Alabama police took his gun away after a violent domestic incident. Nine months later they gave it back, and he used it to shoot and kill his wife.

Late one night in February 2019, a 31-year-old girl in a troubled marriage was rushed to an emergency room in a Birmingham, Alabama, suburb, with a gunshot wound in her upper arm.

“He shot me,” Megan Montgomery told physicians, according to an investigative report obtained exclusively by NBC News. By”he,” she meant her husband, a local police officer called Jason McIntosh.

Six months after, the state’s top law enforcement agency gave it despite impending domestic violence charges and an active protective order. Only 16 days after that, he used the gun to shoot and kill her through the next late-night dispute.

Montgomery’s loved ones were ruined by the loss of a devoted husband and daughter, a marketing professional with a passion for animal rescue. They were stunned to be told recently by NBC News that the nation had given her abuser back the weapon he was able to kill her.

“So the controlling order can prohibit him from’contacting, calling, texting, harassing, stalking,’ but by the way, you can have a gun? That’s ridiculous,” said Megan’s mum, Susann Montgomery-Clark.

Even the shot’s attorney was shocked he got his weapon back. “In my view it was irrational, illogical and not wise to do so,” said attorney Tommy Spina, who emphasized that he was not excusing his customer’s actions. Spina stated that with no firearm,”I don’t believe what happened that night could have occurred that evening.”

Women whose domestic abusers have access to a firearm are five times as likely to be taken and killed, based on research financed by the U.S. Department of Justice.

These murders are also on the upswing. After a triple-decade decrease in circumstances where women were killed by guns wielded with their romantic partners, the number of deaths has been rising since 2013, according to a analysis of FBI data by criminologist James Alan Fox at Northeastern University.

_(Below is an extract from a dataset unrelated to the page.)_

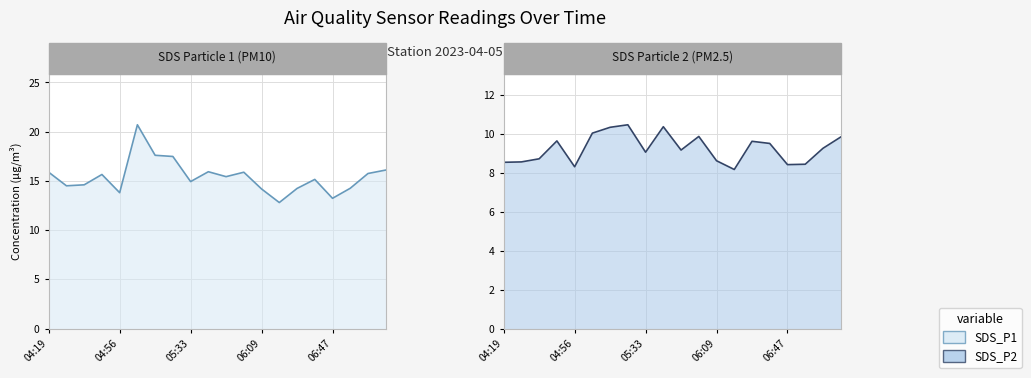

Is it true that SDS_P1 equals 14.2 at 06:56?

True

In 2019, the most recent year the information can be obtained, 964 girls were shot and murdered by their domestic partners compared to 211 people who died that year from mass shootings. That is one woman murdered by an intimate partner every nine hours.

While federal law and lots of state statutes prohibit domestic firearm from owning a firearm when a domestic violence protective order is in place, few states really take the guns away or keep them away from abusers after a protective order is issued. Alabama has such a law, but nationally abusers often wind up maintaining their weapons.

Experts say the reason is that a combination of deference to gun rights to the part of judges and other officials, the absence of a defined procedure to remove the guns and a lack of awareness by law enforcement about how lethal the risk can be.